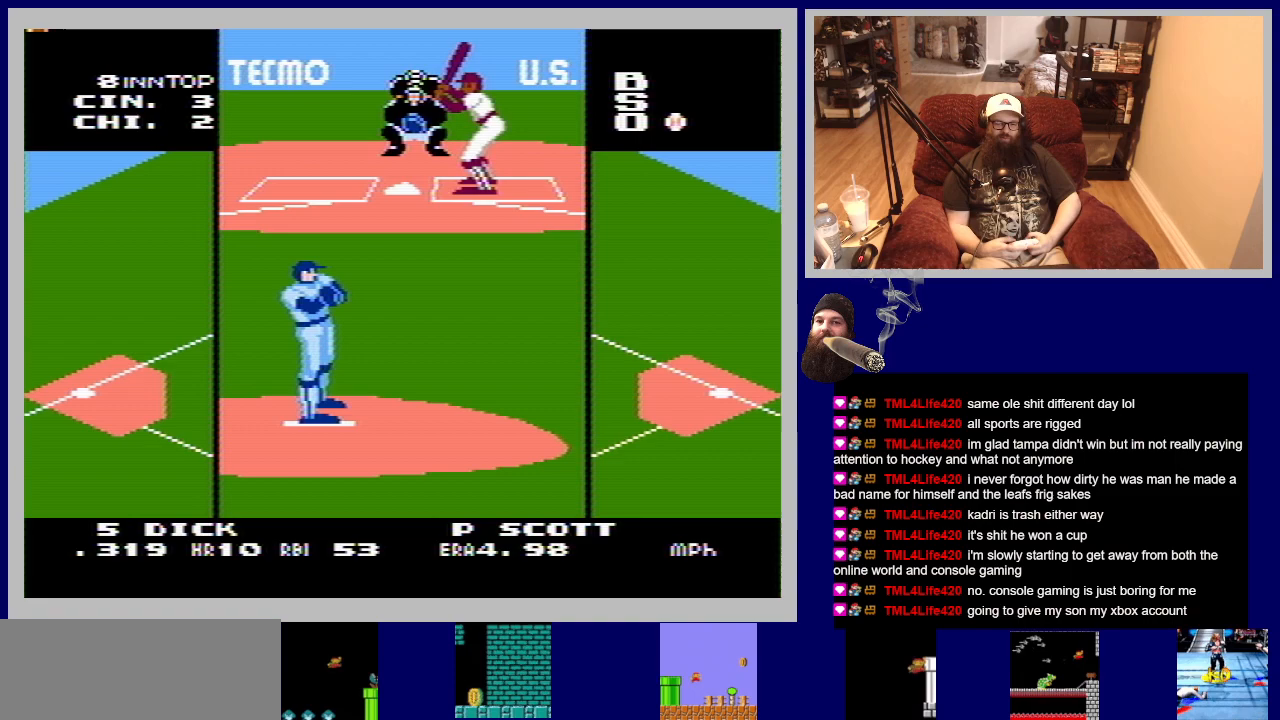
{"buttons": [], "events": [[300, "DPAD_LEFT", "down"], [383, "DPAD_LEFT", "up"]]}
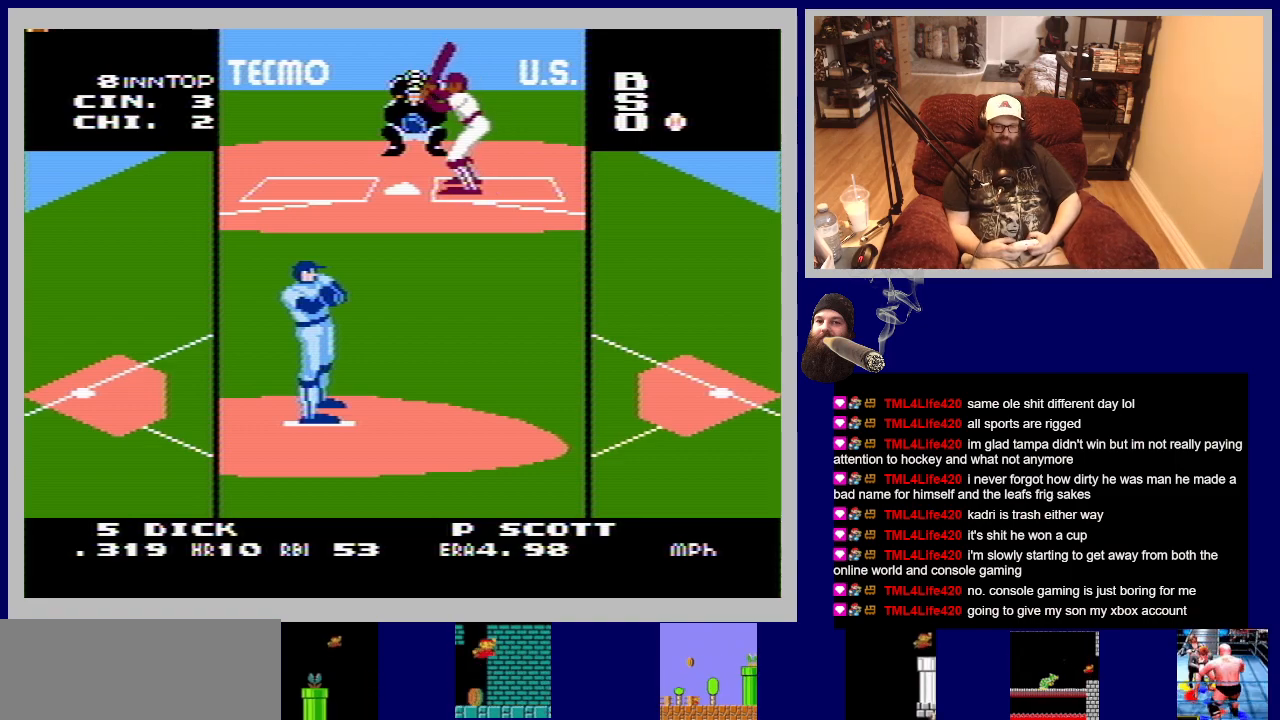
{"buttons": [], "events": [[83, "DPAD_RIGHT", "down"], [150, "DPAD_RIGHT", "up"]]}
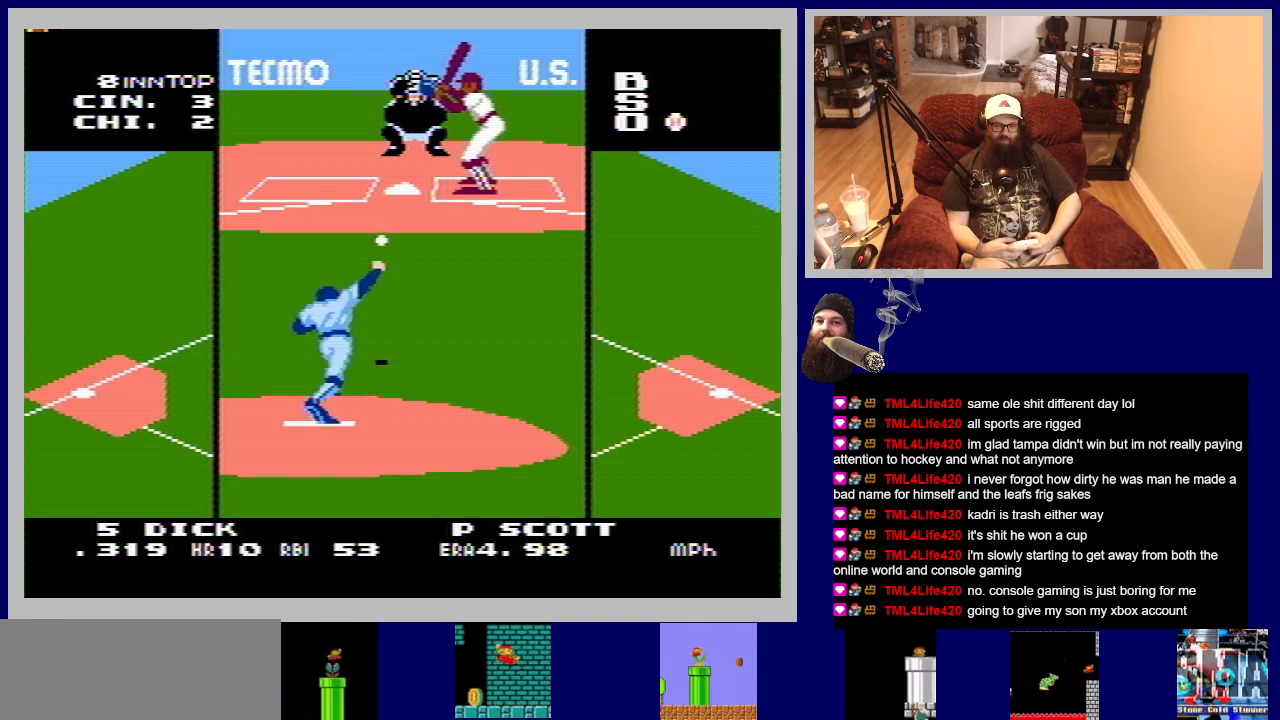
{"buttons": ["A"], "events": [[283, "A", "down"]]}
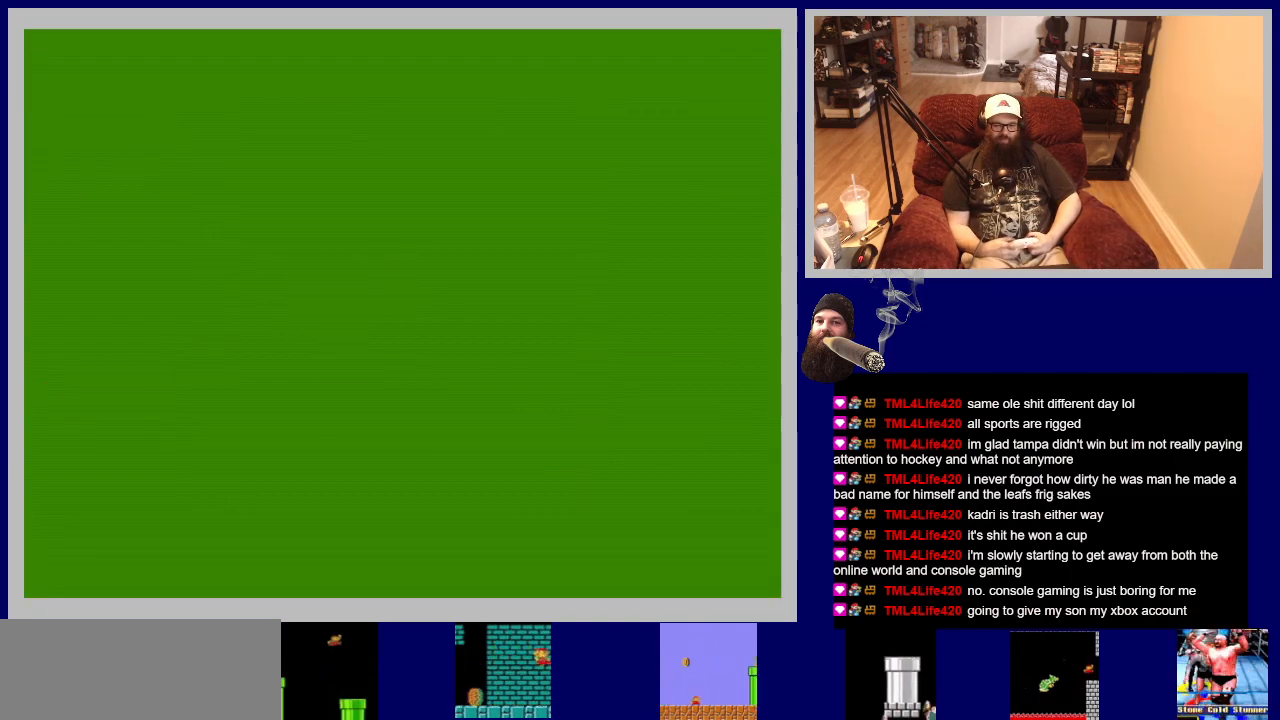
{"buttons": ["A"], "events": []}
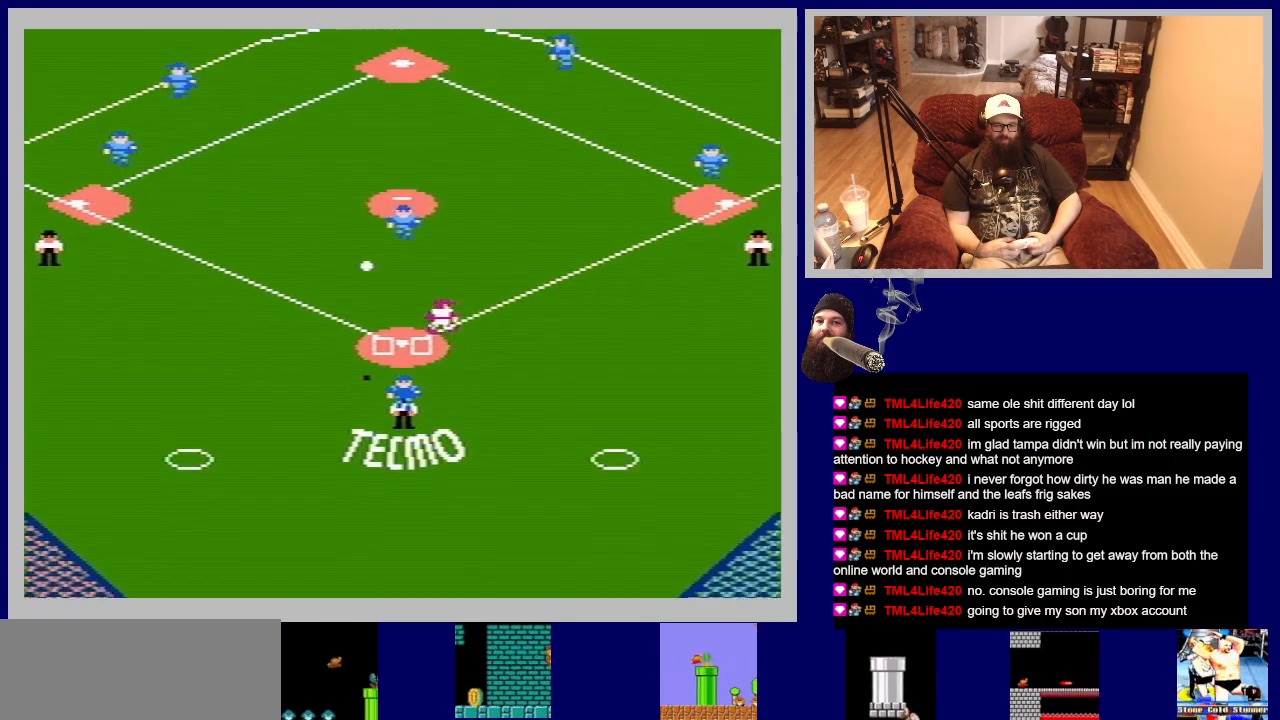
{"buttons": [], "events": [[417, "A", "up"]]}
================================
Count the lines above that contain the word "down", and give only that number.

Solution below: 3